Geherty nodded. ‘I’m not asking you to,’ he said. ‘I’m telling you. Or rather, Detective Chief Inspector
Rouse is currently taking a call from my Minister telling him to put a stop to this case. It’s over. We’ll take it from here.’
‘Over my dead body,’ Lapslie snapped.
‘No – over your dead career,’ Geherty said, and smiled.
‘Are you feeling better?’ Eunice’s voice boomed from the kitchen.
Sitting in Eunice’s sparse front room with a cup of tea clutched in her hands, Daisy’s stomach was churning. All she could see in her mind was the graveyard.
The churchyard and the gravestone.
The gravestone with the name on it: Madeline Poel.
‘I’m … not sure,’ Daisy said. It sounded to her as if her voice was coming from a long way away. Or perhaps a long time ago. Something was wrong with her ears: everything sounded muffled, distant, unimportant. Her hands were trembling.

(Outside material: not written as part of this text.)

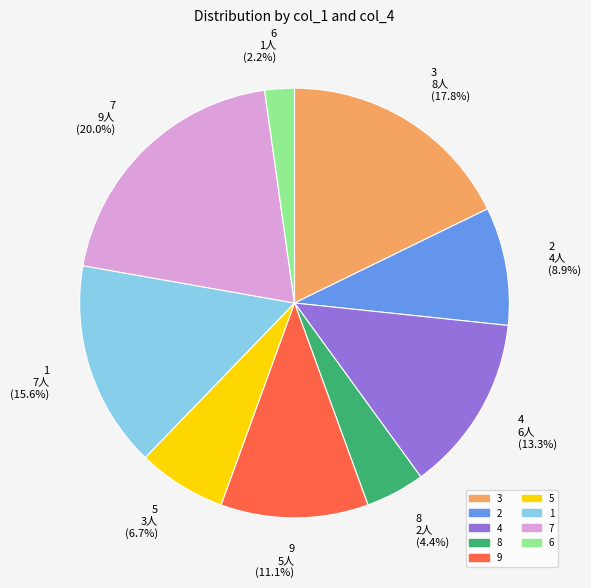

To the nearest percent, what is the average slice percentage?

11%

‘Perhaps I should call the doctor?’
‘No.’ She swallowed, trying to ease the feeling in her ears, but it would not shift. ‘No, I’ll be fine. I think it was just the sun.’
Daisy did not want to think about Madeline Poel, but now that she had seen the name on the gravestone she found that she could not stop. She felt
dizzy and breathless, the way she imagined Eunice’s dog, Jasper, was feeling now, with his food dosed with poison. Unbidden, unwelcome, faces were appearing in her mind. Faces and names.
So many names.
Before Daisy Wilson there had been Violet Chambers, and before Violet Chambers there had been Annie Moberley, and before Annie Moberley there had been Alice Connell, and before Alice Connell there had been Jane Winterbottom, and before Jane Winterbottom there had been Deirdre Fincham, and before Deirdre Fincham there had been Elise Wildersten, and before Elise Wildersten there had been Rhona McIntyre, and before Rhona McIntyre there had been someone whose name was now lost to the past, and another before her, and another before her, all just shadows in the darkness now, but before all of them, at the very beginning of it all, there had been Madeline Poel.